The opening ceremony will also be attended by US Vice President Mike Pence, Japanese Prime Minister Shinzo Abe and other world leaders.
Pence said after talks with Abe in Tokyo yesterday that Washington would soon unveil its toughest ever economic sanctions on North Korea, calling the country the “most tyrannical and oppressive regime on the planet”.
Choi Kang, vice president of the Asan Institute for Policy Studies in the South Korean capital, Seoul, said, “The United States would be unhappy to see South Korea trying to undermine all the rigid sanctions that it had worked so hard to put in place by granting exemptions for the sake of the Olympics,” he added. “Personally, Pence would feel uncomfortable just being in the same place with the North Koreans.” Having previously only occasionally appeared in the background, the young heiress has moved to the front and centre of media photos more recently, assisting her brother at numerous state events. 
In October, Kim Yo-jong was promoted to the party’s politburo, an opaque, all-powerful decision-making body that decides top state affairs. The promotion is a sign Kim Jong-un is consolidating his position by drawing his most important people closer to the centre of power, experts and officials say.
On Tuesday, Kim Yo-jong was seen in state media greeting a North Korean art troupe that has since departed for the South to stage performances during the Olympics. “She could deliver a message from Kim Jong-un in a way that conveys personal seriousness and commitment that even Kim Yong-nam couldn’t,” Andray Abrahamian, a research fellow at Pacific Forum CSIS in Hawaii, told Reuters.
“It may be a sign that Pyongyang is going to pull out all the stops in the next couple weeks, in terms of making plans with Seoul.”
A group of 280 North Koreans arrived yesterday in South Korea, one of the largest peacetime crossings of the inter-Korean border, to spur on athletes from the two sides at the Winter Olympics. 
The delegation, formed mostly of a 229-member cheer squad, reached a border checkpoint by bus at around 0030 GMT, Seoul’s Unification Ministry said. Besides the cheer squad, there were 26 taekwondo performers, 21 journalists and four North Korean Olympics committee members, including Sports Minister Kim Il-guk, it added.
After security controls the group left for the Olympics venue in the alpine resort town of Pyeongchang. They arrived a day after a North Korean ferry crossed the border with a 140-strong orchestra to perform during the Games. After the troupe’s Tuesday arrival on the ferry, which is also being used as accommodation, North Korea asked the South to provide oil for refuelling, the Unification Ministry said.
Oil is a sensitive item and has taken centre stage in global efforts to curb Pyongyang’s nuclear and missile programmes, with Washington urging a drastic cut in energy supplies to the isolated country.
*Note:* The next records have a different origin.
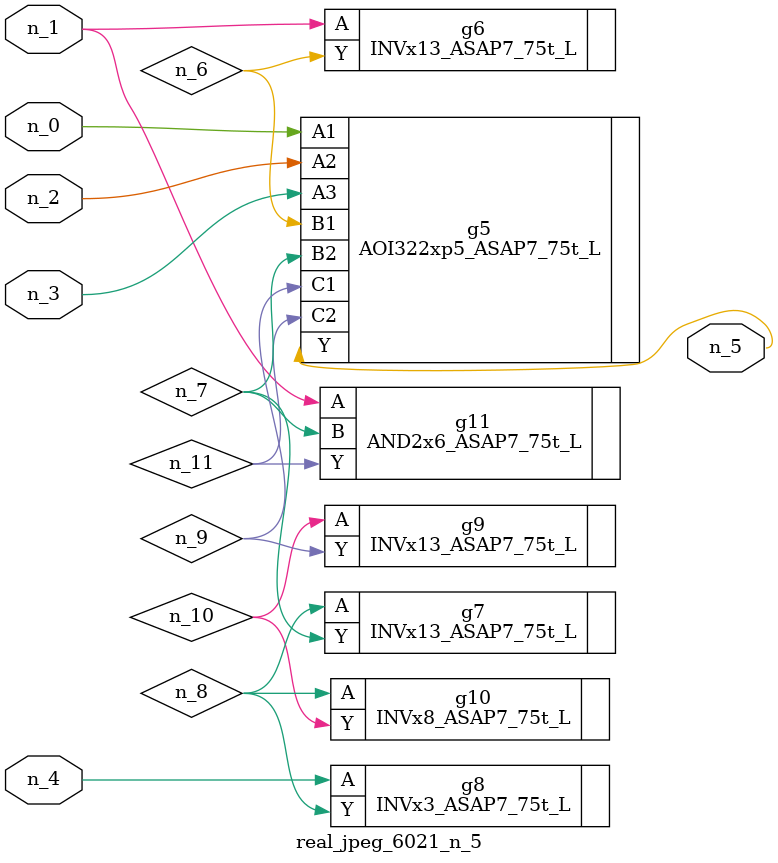
<source format=v>
module real_jpeg_6021_n_5 (n_4, n_0, n_1, n_2, n_3, n_5);

input n_4;
input n_0;
input n_1;
input n_2;
input n_3;

output n_5;

wire n_8;
wire n_11;
wire n_6;
wire n_7;
wire n_10;
wire n_9;

AOI322xp5_ASAP7_75t_L g5 ( 
.A1(n_0),
.A2(n_2),
.A3(n_3),
.B1(n_6),
.B2(n_7),
.C1(n_9),
.C2(n_11),
.Y(n_5)
);

INVx13_ASAP7_75t_L g6 ( 
.A(n_1),
.Y(n_6)
);

AND2x6_ASAP7_75t_L g11 ( 
.A(n_1),
.B(n_7),
.Y(n_11)
);

INVx3_ASAP7_75t_L g8 ( 
.A(n_4),
.Y(n_8)
);

INVx13_ASAP7_75t_L g7 ( 
.A(n_8),
.Y(n_7)
);

INVx8_ASAP7_75t_L g10 ( 
.A(n_8),
.Y(n_10)
);

INVx13_ASAP7_75t_L g9 ( 
.A(n_10),
.Y(n_9)
);


endmodule
</source>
North Korea has virtually no domestic oil production, and has traditionally imported its fuel from China and Russia. 
In December, the UN Security Council unanimously imposed new sanctions on the North, seeking to ban nearly 90% of refined petroleum exports to the country by capping them at 500,000 barrels a year. 
“There was a request for oil support during our discussions with the North after the ship arrived, and we’re reviewing it now,” ministry spokesman Baik Tae-hyun told a news briefing in Seoul.
In Tokyo, asked about concerns that South Korea was making exceptions to the sanctions, Japanese Chief Cabinet Secretary Yoshihide Suga said it was important not to let up pressure.
“We must not be fooled by North Korea’s ‘smile diplomacy,’” he told a news conference.